The mineralocorticoid receptor (MR) is a receptor with the same affinity for mineralocorticoid and glucocorticoid. Besides, it belongs to the nuclear receptor family, which interacts with receptors and leads to signal transduction that affects the expression of specific genes in the nucleus. Moreover, MR is a regulator of blood pressure and can regulate renal sodium treatment in response to its main ligand aldosterone. Extrarenal MR plays a relevant role in controlling cardiovascular and metabolic functions. Furthermore, MR activation promotes vasoconstriction and acts as an effective fibrogenic agent in cardiovascular remodeling.
Specifically, MR integrates hormone signals and activates the expression of aldosterone target genes, so as to control various physiological processes. Meanwhile, MR plays an important role not only in regulating sodium and water homeostasis but also in cardiovascular function, neuronal fate, and adipocyte differentiation. Nonetheless, the imbalance of MR aldosterone system reveals its importance in various human diseases. Here, we will introduce a selective, and orally active MR modulator, AZD9977.

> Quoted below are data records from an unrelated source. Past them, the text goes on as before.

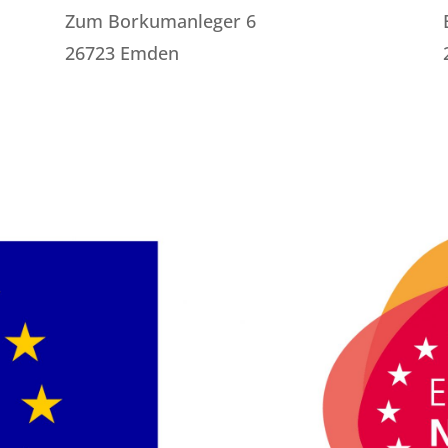
Zum Borkumanleger 6
26723 Emden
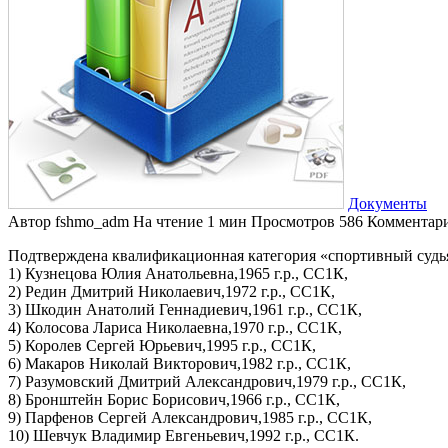
Документы
Автор
fshmo_adm
На чтение
1 мин
Просмотров
586
Комментар
Подтверждена квалификационная категория «спортивный судья п
1) Кузнецова Юлия Анатольевна,1965 г.р., СС1К,
2) Редин Дмитрий Николаевич,1972 г.р., СС1К,
3) Шкодин Анатолий Геннадиевич,1961 г.р., СС1К,
4) Колосова Лариса Николаевна,1970 г.р., СС1К,
5) Королев Сергей Юрьевич,1995 г.р., СС1К,
6) Макаров Николай Викторович,1982 г.р., СС1К,
7) Разумовский Дмитрий Александрович,1979 г.р., СС1К,
8) Бронштейн Борис Борисович,1966 г.р., СС1К,
9) Парфенов Сергей Александрович,1985 г.р., СС1К,
10) Шевчук Владимир Евгеньевич,1992 г.р., СС1К.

AZD9977 is a Selective and Orally Active Mineralocorticoid Receptor (MR) Modulator.
Above all, AZD9977 is used for heart failure and chronic kidney disease research. Interestingly, AZD9977 actives MR, GR, PR, and AR with pKi values of MR, GR, and PR are 7.5, 5.4, and 4.6, respectively.
Next in importance, AZD9977 antagonizes aldosterone-activated MR with an IC50 of 0.28 μM in U2-OS cells. Whereas eplerenone is a full antagonist, AZD9977 suppresses only 69% of the MR activity in this assay. Importantly, species selective potencies of AZD9977 are established in reporter gene assays using the MR LBDs from humans, mice, or rats. Particularly, the corresponding IC50 values are 0.37 μM, 0.08 μM and 0.08μM, respectively.

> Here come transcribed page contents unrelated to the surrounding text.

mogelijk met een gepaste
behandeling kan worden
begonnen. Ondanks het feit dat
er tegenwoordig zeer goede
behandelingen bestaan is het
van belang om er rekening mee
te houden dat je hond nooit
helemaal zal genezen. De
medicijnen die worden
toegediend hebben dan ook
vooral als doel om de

Once again, AZD9977 dose-dependently reduces the UACR in uni-nephrectomized male Sprague Dawley rats administered aldosterone and fed a high-salt diet. Obviously, AZD9977 is as efficacious as full MR antagonists on renal protection, despite the partial antagonism observed in in vitro assays. Additionally, AZD9977 stops further disease progression and reduces urine albumin excretion (UAE) compared to vehicle treatment.
All in all, AZD9977 is a potent, selective, and orally active mineralocorticoid receptor (MR) modulator.